Closing my eyes, I envision random stuff from childhood that I had completely forgotten. I saw and felt myself in a boat drifting down a river that cut through a mountainous landscape resembling Ancash – just the place where the San Pedro cactus grows. This reinforces my theory that plant-based hallucinogens have a natural habitat which transmits itself into you when you ingest them. Like when I did ayahuasca I could feel the jungle teeming through me. San Pedro is making me feel the Andean sierra.
Maybe the Indians would call this the spirit of the mountain taking hold of me. I would say the molecular structure of the plants is setting off archetypes in my limbic system.
This zoning out seemed to last a long time but it was only 20 minutes. Now I’m trying to have another vision but I think I’ve plateaued and I’m trying too hard.
I am still buzzing but the psychical effects are diminishing. I am trying to sleep but my brain is over-stimulated.
I have been trying to sleep for the last hour. The effects are definitely wearing off. Starting to get hungry. Arequipa only a couple hours away.
Guy sat next to me says Camana is an hour away. Fucks sake.
One of the most important things to know about any drug is the nature of the come down. By the time I arrived at Arequipa at 9:30 a.m. the feelings of tranquility were gone, replaced with irritation. But I would attribute this to not having slept or eaten.
After finally sleeping for about 10 hours I woke up happy. No hangover, no depression or sadness, no fatigue. This is not a drug that leaves you with any nasty after-effects.
If you were ever looking for a cross between ayahuasca and marijuana then San Pedro is it. The relaxation of marijuana without the retardation. The psychic awakening of ayahuasca without the projectile defecation.
I don’t know the powder I bought would be different than boiling the cactus down and drinking the brew. This was from the back alleys of downtown Lima and it could be weaker, but without having anything to compare it to I would say it’s good bang for your buck. Ayahuasca is more powerful but if you upped the dosage on San Pedro, who knows?

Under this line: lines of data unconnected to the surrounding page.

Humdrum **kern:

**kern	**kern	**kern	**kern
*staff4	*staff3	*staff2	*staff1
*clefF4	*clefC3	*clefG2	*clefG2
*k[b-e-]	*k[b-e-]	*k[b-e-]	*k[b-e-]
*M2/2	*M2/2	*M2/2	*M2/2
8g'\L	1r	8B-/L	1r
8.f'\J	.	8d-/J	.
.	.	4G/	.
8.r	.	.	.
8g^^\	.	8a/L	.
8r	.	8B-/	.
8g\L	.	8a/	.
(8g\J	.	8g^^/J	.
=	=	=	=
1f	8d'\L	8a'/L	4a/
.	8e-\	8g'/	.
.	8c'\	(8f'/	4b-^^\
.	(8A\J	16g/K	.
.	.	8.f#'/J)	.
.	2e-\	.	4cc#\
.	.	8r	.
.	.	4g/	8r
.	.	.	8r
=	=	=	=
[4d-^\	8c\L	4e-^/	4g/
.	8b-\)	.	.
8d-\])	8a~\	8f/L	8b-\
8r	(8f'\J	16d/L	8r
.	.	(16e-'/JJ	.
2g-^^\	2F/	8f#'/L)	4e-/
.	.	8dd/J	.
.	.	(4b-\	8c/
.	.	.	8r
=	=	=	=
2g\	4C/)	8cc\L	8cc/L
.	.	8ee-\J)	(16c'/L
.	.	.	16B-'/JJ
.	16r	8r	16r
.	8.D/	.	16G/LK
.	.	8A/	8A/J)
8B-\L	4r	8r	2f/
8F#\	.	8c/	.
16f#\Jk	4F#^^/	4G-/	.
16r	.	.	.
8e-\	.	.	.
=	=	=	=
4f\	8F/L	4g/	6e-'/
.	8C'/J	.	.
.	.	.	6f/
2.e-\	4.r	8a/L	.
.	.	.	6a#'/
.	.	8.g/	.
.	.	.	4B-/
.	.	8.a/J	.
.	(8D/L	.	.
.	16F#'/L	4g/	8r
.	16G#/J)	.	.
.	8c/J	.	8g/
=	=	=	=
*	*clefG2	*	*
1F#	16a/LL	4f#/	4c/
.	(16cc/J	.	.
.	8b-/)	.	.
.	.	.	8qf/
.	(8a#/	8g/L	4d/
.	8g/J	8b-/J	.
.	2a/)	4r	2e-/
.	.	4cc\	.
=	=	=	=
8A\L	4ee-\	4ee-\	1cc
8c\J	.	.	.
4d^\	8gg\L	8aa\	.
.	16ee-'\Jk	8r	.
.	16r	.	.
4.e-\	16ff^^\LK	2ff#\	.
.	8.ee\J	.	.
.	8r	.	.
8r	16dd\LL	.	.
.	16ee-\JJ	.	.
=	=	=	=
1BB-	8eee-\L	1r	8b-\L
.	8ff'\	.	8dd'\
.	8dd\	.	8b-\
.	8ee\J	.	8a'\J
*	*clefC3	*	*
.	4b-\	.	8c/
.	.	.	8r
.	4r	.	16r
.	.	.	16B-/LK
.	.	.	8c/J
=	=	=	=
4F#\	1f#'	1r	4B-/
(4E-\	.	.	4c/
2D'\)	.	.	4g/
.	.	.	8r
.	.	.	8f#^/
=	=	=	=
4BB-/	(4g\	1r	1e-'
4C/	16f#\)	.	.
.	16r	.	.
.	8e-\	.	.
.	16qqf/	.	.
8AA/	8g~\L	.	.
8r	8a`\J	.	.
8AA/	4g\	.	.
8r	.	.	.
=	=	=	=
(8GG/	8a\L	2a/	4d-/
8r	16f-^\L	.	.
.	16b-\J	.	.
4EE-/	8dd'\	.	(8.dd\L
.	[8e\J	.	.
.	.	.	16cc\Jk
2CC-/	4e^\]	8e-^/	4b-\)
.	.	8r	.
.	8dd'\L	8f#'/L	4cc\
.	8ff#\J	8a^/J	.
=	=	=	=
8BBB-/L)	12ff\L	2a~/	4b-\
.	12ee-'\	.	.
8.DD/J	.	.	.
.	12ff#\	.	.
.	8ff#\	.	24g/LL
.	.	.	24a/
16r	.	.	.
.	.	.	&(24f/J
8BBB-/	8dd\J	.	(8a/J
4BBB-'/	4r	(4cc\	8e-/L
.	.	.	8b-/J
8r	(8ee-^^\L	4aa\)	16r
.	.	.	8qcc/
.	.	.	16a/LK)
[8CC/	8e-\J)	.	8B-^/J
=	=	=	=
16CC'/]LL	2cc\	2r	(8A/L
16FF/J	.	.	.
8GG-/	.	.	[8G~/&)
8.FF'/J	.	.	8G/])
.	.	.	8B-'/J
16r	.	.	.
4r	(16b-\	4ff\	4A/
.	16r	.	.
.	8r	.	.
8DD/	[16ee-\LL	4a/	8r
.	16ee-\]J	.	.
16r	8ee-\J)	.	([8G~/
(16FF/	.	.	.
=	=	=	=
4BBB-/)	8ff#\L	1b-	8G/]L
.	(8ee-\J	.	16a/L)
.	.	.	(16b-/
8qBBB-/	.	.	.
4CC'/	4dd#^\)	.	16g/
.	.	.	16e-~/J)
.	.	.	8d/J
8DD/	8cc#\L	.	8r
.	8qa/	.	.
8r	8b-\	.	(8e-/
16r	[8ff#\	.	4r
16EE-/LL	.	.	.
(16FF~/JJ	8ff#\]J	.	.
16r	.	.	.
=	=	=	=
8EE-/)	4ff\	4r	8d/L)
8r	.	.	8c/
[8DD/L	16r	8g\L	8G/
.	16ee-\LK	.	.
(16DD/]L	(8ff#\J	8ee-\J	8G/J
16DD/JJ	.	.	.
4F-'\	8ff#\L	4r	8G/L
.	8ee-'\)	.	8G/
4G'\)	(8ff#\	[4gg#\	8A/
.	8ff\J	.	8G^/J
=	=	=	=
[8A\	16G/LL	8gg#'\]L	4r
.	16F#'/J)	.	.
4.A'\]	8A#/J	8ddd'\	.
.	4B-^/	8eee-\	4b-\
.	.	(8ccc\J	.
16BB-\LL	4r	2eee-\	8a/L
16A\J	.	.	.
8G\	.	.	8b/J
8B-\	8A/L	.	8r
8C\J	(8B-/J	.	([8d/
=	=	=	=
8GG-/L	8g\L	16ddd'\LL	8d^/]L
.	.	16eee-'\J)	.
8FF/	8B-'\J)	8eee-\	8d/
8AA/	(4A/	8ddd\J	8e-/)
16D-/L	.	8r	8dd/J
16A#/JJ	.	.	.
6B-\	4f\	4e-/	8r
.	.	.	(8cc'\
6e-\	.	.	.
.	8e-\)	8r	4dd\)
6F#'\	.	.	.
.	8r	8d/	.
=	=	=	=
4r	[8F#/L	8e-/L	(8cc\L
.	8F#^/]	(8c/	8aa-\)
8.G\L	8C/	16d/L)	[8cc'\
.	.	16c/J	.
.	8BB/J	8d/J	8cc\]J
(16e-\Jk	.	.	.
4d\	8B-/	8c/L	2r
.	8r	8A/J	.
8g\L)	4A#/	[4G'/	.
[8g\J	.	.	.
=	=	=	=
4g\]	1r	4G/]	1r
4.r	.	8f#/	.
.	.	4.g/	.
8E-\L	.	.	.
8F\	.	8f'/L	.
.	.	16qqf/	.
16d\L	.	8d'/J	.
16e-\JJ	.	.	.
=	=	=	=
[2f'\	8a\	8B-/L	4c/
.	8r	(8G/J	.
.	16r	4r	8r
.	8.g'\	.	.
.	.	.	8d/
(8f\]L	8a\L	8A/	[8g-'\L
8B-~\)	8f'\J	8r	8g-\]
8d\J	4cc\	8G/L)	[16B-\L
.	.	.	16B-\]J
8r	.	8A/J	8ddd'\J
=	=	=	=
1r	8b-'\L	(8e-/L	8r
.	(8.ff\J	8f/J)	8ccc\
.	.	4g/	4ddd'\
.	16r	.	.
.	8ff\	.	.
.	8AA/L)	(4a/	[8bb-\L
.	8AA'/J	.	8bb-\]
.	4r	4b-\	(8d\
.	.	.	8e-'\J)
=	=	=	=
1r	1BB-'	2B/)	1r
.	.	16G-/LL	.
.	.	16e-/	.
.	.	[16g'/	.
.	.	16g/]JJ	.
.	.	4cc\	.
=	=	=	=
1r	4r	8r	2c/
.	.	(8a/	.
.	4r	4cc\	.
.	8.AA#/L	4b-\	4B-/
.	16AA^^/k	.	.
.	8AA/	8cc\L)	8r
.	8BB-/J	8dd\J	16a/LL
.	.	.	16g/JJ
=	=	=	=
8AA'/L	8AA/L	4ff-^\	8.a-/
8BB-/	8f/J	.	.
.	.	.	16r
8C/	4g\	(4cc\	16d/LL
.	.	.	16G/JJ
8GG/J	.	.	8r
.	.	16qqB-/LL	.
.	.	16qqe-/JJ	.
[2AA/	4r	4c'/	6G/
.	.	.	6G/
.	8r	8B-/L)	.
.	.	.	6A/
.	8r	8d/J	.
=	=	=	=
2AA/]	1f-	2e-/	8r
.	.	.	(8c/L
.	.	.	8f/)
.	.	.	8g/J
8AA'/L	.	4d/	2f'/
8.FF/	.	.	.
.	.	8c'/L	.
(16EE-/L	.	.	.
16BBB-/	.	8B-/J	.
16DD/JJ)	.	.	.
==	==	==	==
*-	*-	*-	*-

I didn’t experience any feelings of terror or violence, but I know that in Chavin culture this drug was used to whip people into states of disorientation and horror which may have involved human sacrifice and limb chopping.
I could imagine that if you were dropped into an underground maze with a totem of a monster god at its center, San Pedro would definitely be a terrifying experience. So I would agree with the hippy-dippy shaman community and recommend a safe environment in which to take it.
It should go without saying that San Pedro is not a party drug. Do not do this before a night out or on a date. Despite the initial lift, my libido did not return and I doubt San Pedro would heighten sexual pleasure – though this would require experimentation.
San Pedro is for chilling out, looking into yourself, making the world around you seem more meaningful, seeing cool stuff, recalling random lost memories and, of course, making the most boring bus ride in all of Peru a rather exciting trip.
My only comment is that Arequipa’s food is NOT overrated — it beats the whole of England!